Back to Macro. I came across a great column written by Catherine Rampell in The Washington Post. It did a very good job summarizing the health of the U.S. economy, and therefore served as a good review of recent course content. Moreover, her column contained a rich assortment of references and allusions. Good writing is filled with references that intrigue, inspire, and offer meaning on different levels. If one doesn't get those references, one cannot appreciate what they're reading. Heck, one might not even understand it.

So, I challenged my students to take her column, and use their phones to Google three references. Here's what we learned . . .

  • "mojo" has its origins in Voodoo
  • my students have the tact to not read out loud the definition Urban Dictionary offers for "mojo" (I praised them on respecting the PG boundaries of a classroom in a world that is sometimes Rated R)
  • most of my students had no idea who "Mr. Magoo" was . . . until today
  • the "one-eyed man" reference has possible roots in Genesis
Some students' learnings. 
More learnings.
We categorized their learnings according to how jargon-ish the terms were. 

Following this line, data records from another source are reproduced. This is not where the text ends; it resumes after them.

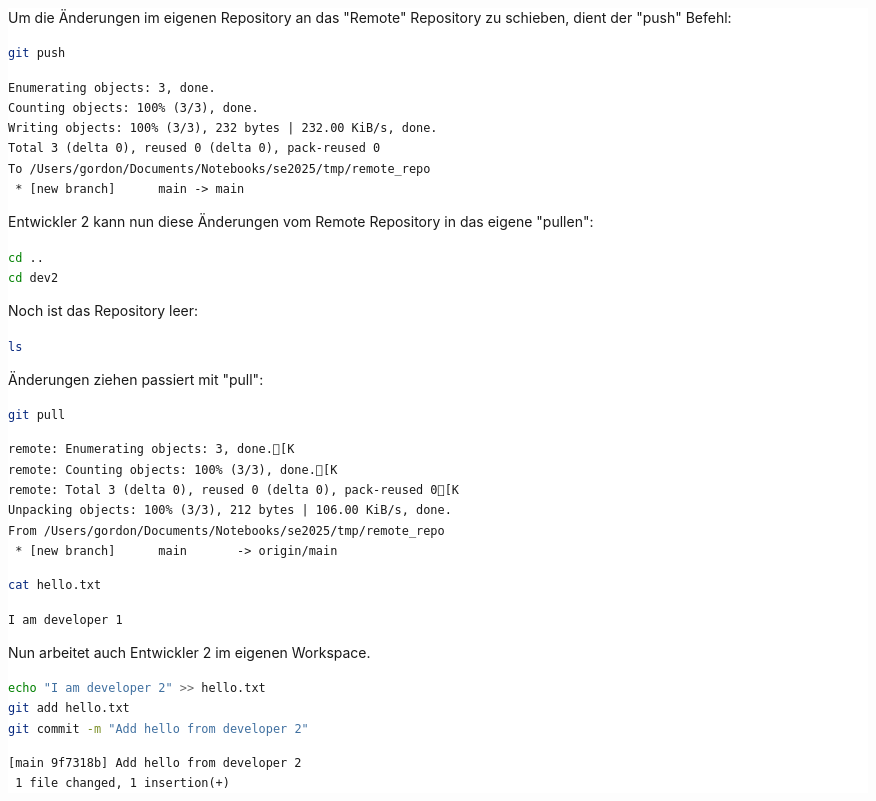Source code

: Um die Änderungen im eigenen Repository an das "Remote" Repository zu schieben, dient der "push" Befehl:


```bash
git push
```

    Enumerating objects: 3, done.
    Counting objects: 100% (3/3), done.
    Writing objects: 100% (3/3), 232 bytes | 232.00 KiB/s, done.
    Total 3 (delta 0), reused 0 (delta 0), pack-reused 0
    To /Users/gordon/Documents/Notebooks/se2025/tmp/remote_repo
     * [new branch]      main -> main


Entwickler 2 kann nun diese Änderungen vom Remote Repository in das eigene "pullen":


```bash
cd ..
cd dev2
```

Noch ist das Repository leer:


```bash
ls
```

Änderungen ziehen passiert mit "pull":


```bash
git pull
```

    remote: Enumerating objects: 3, done.[K
    remote: Counting objects: 100% (3/3), done.[K
    remote: Total 3 (delta 0), reused 0 (delta 0), pack-reused 0[K
    Unpacking objects: 100% (3/3), 212 bytes | 106.00 KiB/s, done.
    From /Users/gordon/Documents/Notebooks/se2025/tmp/remote_repo
     * [new branch]      main       -> origin/main



```bash
cat hello.txt
```

    I am developer 1


Nun arbeitet auch Entwickler 2 im eigenen Workspace.


```bash
echo "I am developer 2" >> hello.txt
git add hello.txt
git commit -m "Add hello from developer 2"
```

    [main 9f7318b] Add hello from developer 2
     1 file changed, 1 insertion(+)
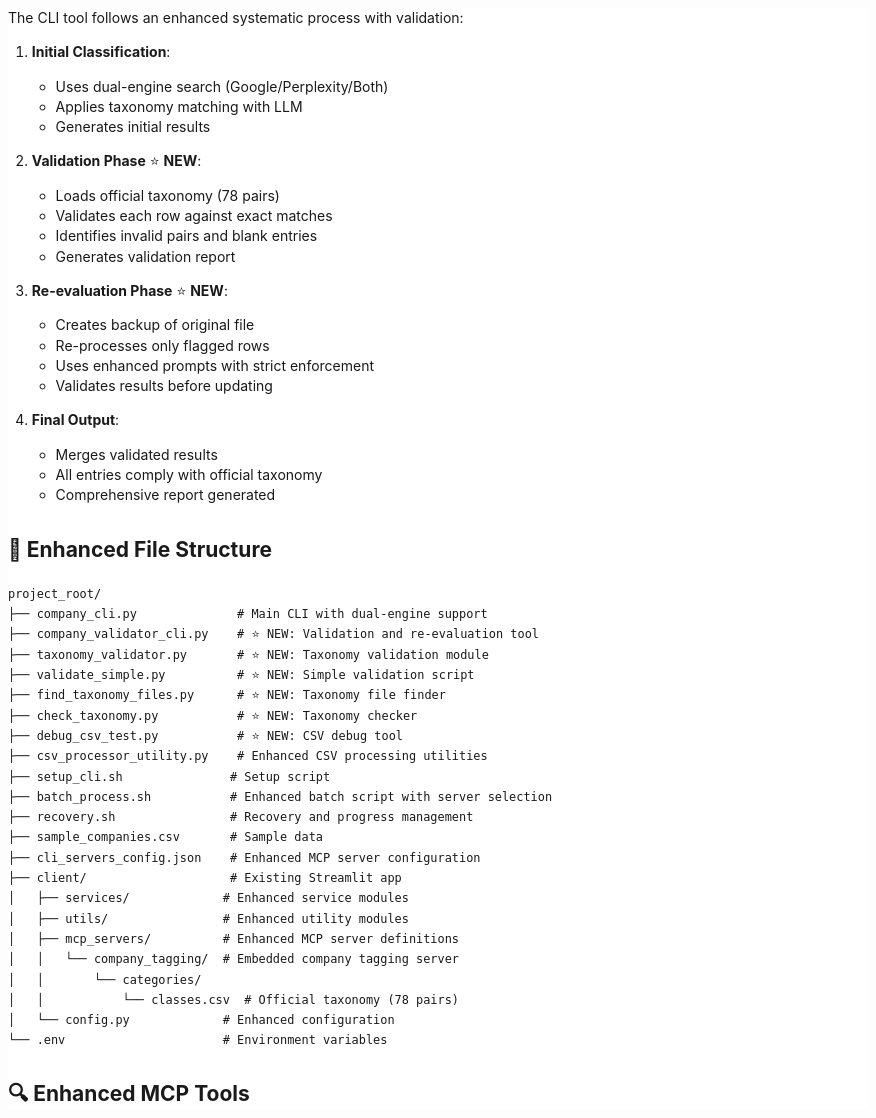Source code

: The CLI tool follows an enhanced systematic process with validation:

1. **Initial Classification**:
   - Uses dual-engine search (Google/Perplexity/Both)
   - Applies taxonomy matching with LLM
   - Generates initial results

2. **Validation Phase** ⭐ **NEW**:
   - Loads official taxonomy (78 pairs)
   - Validates each row against exact matches
   - Identifies invalid pairs and blank entries
   - Generates validation report

3. **Re-evaluation Phase** ⭐ **NEW**:
   - Creates backup of original file
   - Re-processes only flagged rows
   - Uses enhanced prompts with strict enforcement
   - Validates results before updating

4. **Final Output**:
   - Merges validated results
   - All entries comply with official taxonomy
   - Comprehensive report generated

## 📁 Enhanced File Structure

```
project_root/
├── company_cli.py              # Main CLI with dual-engine support
├── company_validator_cli.py    # ⭐ NEW: Validation and re-evaluation tool
├── taxonomy_validator.py       # ⭐ NEW: Taxonomy validation module
├── validate_simple.py          # ⭐ NEW: Simple validation script
├── find_taxonomy_files.py      # ⭐ NEW: Taxonomy file finder
├── check_taxonomy.py           # ⭐ NEW: Taxonomy checker
├── debug_csv_test.py           # ⭐ NEW: CSV debug tool
├── csv_processor_utility.py    # Enhanced CSV processing utilities
├── setup_cli.sh               # Setup script
├── batch_process.sh           # Enhanced batch script with server selection
├── recovery.sh                # Recovery and progress management
├── sample_companies.csv       # Sample data
├── cli_servers_config.json    # Enhanced MCP server configuration
├── client/                    # Existing Streamlit app
│   ├── services/             # Enhanced service modules
│   ├── utils/                # Enhanced utility modules
│   ├── mcp_servers/          # Enhanced MCP server definitions
│   │   └── company_tagging/  # Embedded company tagging server
│   │       └── categories/   
│   │           └── classes.csv  # Official taxonomy (78 pairs)
│   └── config.py             # Enhanced configuration
└── .env                      # Environment variables
```

## 🔍 Enhanced MCP Tools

In an attempt to light a fire in my one history class, I've decided to enlist my students in an endeavor to create a contest like Twilight Struggle relevant to the 1860s. There is a chance it might actually work.

Students drafting the cards. We're now up to fifteen. 
Boy, wouldn't I love to see a class playing cards with titles like "Freeport Doctrine" and "John Brown's Raid" while vying for control of the border states' loyalties?

On the motivation front, I ended a long day yesterday looking for a tome that would most certainly put me to sleep. So, obviously, I reached for . . . 

Doesn't everyone have this fine work of scholarship on their nightstand? 
It worked. Within two paragraphs I was getting sleepy. In closing it up, I noticed an inscription inside the front cover. Then I remembered, this book was a gift from a student nearly five years ago. 

It was a pleasant, and timely, reminder of why I do what I do. Teachers occasionally receive great compliments like this, and it keeps us going on rainy days.